Across the whole listing, copy out every line that includes the string "Richard".

____ Data to examine

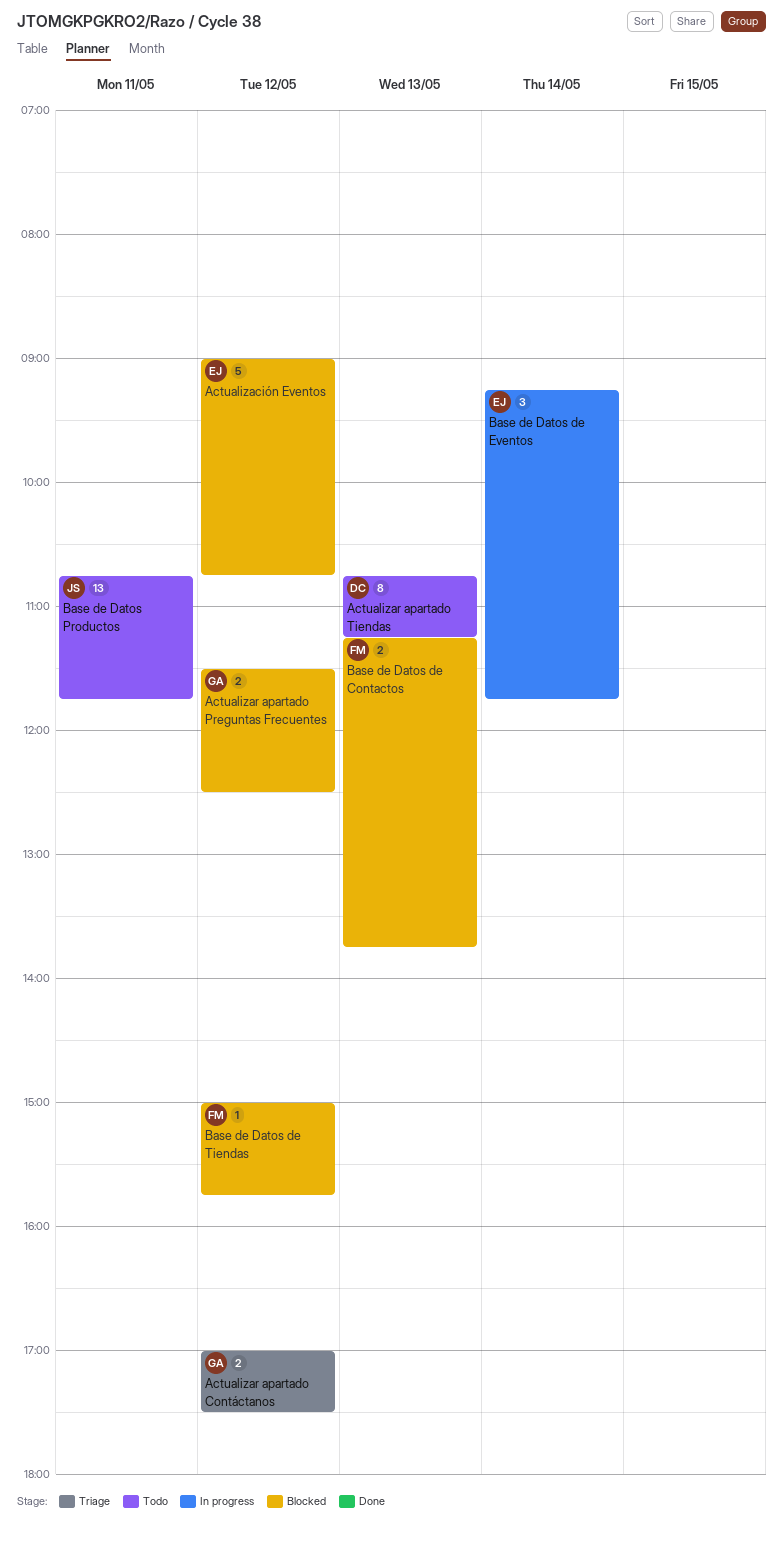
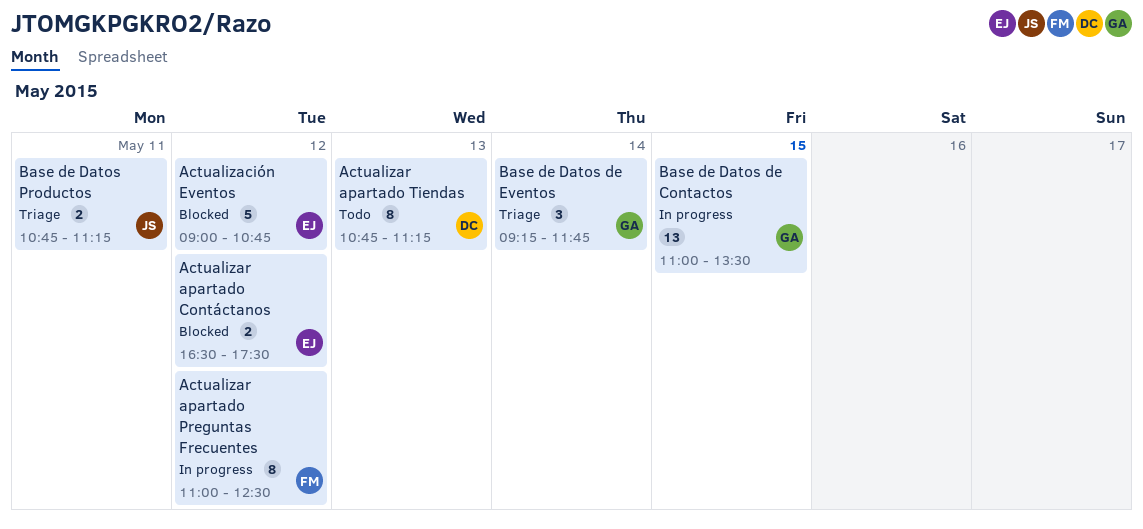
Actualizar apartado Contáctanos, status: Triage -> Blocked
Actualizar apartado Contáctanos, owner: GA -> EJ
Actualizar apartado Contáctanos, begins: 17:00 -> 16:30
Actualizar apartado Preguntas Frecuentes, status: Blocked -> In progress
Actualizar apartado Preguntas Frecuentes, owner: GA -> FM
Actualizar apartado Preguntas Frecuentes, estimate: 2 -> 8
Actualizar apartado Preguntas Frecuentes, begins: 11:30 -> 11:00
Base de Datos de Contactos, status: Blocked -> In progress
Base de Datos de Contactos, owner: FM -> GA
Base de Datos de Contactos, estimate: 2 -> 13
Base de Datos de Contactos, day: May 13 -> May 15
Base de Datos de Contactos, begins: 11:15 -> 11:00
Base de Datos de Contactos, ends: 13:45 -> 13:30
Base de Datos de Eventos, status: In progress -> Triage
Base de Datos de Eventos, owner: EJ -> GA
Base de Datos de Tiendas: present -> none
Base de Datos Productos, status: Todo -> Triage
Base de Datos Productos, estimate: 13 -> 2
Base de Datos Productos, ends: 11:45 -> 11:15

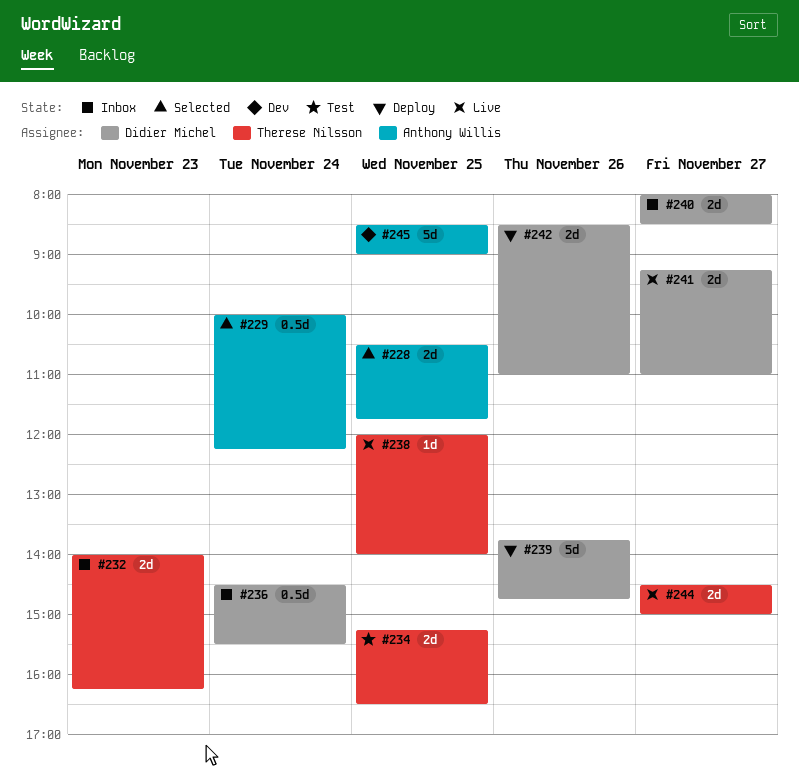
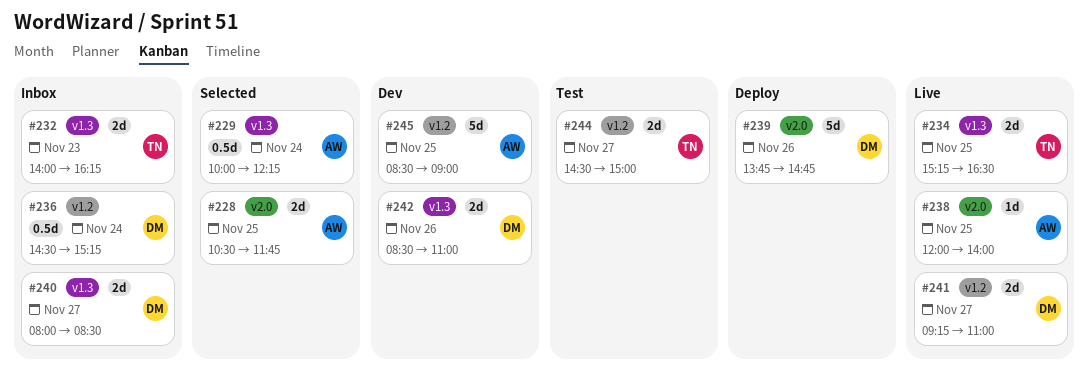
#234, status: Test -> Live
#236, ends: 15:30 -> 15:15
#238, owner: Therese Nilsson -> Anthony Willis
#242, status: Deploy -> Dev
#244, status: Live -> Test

________
____ Data to examine

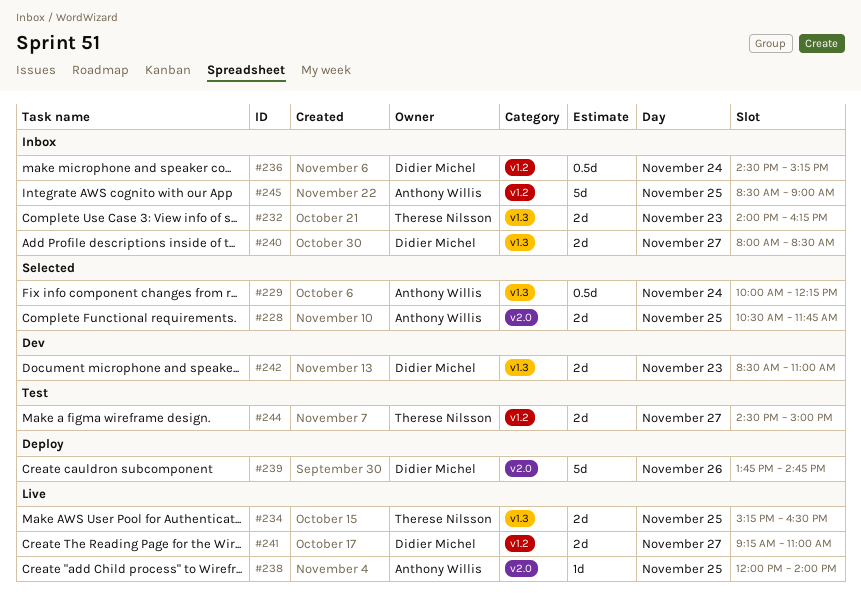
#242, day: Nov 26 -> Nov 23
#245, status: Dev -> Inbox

________
____ Data to examine

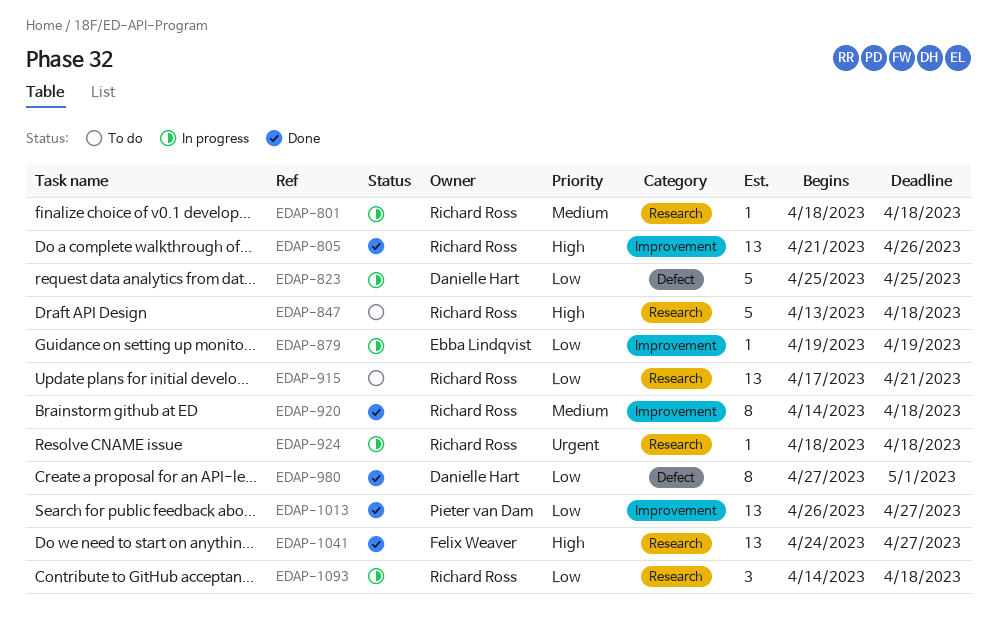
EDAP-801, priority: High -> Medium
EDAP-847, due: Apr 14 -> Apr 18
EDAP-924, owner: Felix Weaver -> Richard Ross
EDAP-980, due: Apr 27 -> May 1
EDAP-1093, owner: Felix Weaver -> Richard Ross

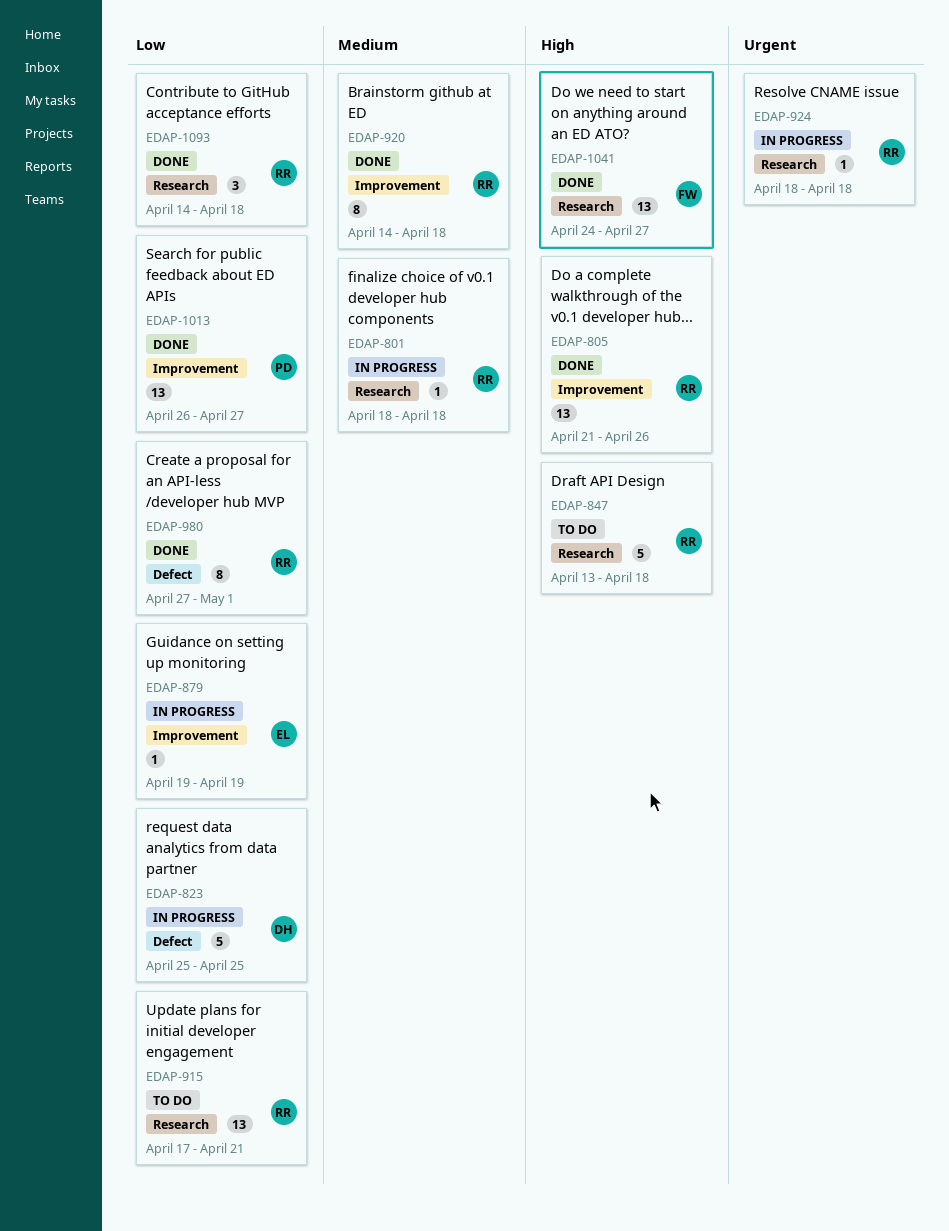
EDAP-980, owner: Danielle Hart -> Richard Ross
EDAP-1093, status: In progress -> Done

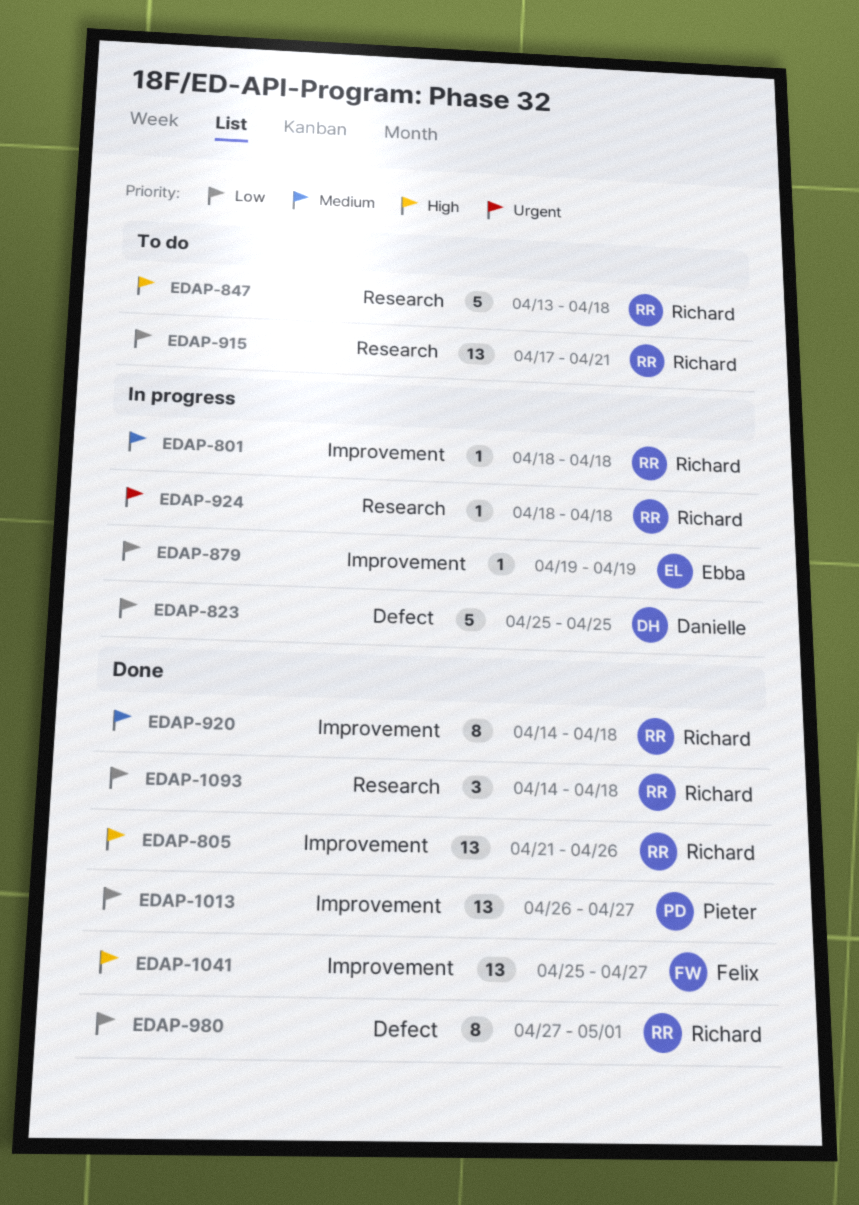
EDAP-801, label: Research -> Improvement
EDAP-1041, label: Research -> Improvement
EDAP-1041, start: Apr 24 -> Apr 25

________

### Output of the exercise
EDAP-924, owner: Felix Weaver -> Richard Ross
EDAP-1093, owner: Felix Weaver -> Richard Ross
EDAP-980, owner: Danielle Hart -> Richard Ross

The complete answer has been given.